§ SUPPLIED MATERIAL
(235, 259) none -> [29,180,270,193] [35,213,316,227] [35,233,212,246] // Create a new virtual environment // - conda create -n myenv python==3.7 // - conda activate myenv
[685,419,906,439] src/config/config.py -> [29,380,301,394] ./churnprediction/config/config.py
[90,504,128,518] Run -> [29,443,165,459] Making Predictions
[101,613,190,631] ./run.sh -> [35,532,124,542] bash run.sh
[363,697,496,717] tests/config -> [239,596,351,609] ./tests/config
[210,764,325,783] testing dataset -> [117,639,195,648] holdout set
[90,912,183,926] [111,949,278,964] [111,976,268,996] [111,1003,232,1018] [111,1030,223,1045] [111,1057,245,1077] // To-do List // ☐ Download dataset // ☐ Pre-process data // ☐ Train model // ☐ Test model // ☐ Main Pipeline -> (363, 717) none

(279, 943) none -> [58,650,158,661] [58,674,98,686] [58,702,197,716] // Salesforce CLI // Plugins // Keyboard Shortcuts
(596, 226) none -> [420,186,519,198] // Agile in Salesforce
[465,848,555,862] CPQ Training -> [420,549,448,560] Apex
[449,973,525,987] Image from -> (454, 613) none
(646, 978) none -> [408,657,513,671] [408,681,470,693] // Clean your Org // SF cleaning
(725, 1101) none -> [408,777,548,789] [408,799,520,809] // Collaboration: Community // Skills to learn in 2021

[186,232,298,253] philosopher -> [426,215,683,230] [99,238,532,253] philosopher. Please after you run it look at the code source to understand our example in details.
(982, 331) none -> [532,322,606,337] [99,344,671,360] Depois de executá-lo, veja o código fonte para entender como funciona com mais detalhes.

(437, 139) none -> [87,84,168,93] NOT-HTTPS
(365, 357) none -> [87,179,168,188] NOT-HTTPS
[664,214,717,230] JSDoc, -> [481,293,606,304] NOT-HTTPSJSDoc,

§ BRIEF
Repeat all of the data exactly as given.

§ ANSWER
(235, 259) none -> [29,180,270,193] [35,213,316,227] [35,233,212,246] // Create a new virtual environment // - conda create -n myenv python==3.7 // - conda activate myenv
[685,419,906,439] src/config/config.py -> [29,380,301,394] ./churnprediction/config/config.py
[90,504,128,518] Run -> [29,443,165,459] Making Predictions
[101,613,190,631] ./run.sh -> [35,532,124,542] bash run.sh
[363,697,496,717] tests/config -> [239,596,351,609] ./tests/config
[210,764,325,783] testing dataset -> [117,639,195,648] holdout set
[90,912,183,926] [111,949,278,964] [111,976,268,996] [111,1003,232,1018] [111,1030,223,1045] [111,1057,245,1077] // To-do List // ☐ Download dataset // ☐ Pre-process data // ☐ Train model // ☐ Test model // ☐ Main Pipeline -> (363, 717) none

(279, 943) none -> [58,650,158,661] [58,674,98,686] [58,702,197,716] // Salesforce CLI // Plugins // Keyboard Shortcuts
(596, 226) none -> [420,186,519,198] // Agile in Salesforce
[465,848,555,862] CPQ Training -> [420,549,448,560] Apex
[449,973,525,987] Image from -> (454, 613) none
(646, 978) none -> [408,657,513,671] [408,681,470,693] // Clean your Org // SF cleaning
(725, 1101) none -> [408,777,548,789] [408,799,520,809] // Collaboration: Community // Skills to learn in 2021

[186,232,298,253] philosopher -> [426,215,683,230] [99,238,532,253] philosopher. Please after you run it look at the code source to understand our example in details.
(982, 331) none -> [532,322,606,337] [99,344,671,360] Depois de executá-lo, veja o código fonte para entender como funciona com mais detalhes.

(437, 139) none -> [87,84,168,93] NOT-HTTPS
(365, 357) none -> [87,179,168,188] NOT-HTTPS
[664,214,717,230] JSDoc, -> [481,293,606,304] NOT-HTTPSJSDoc,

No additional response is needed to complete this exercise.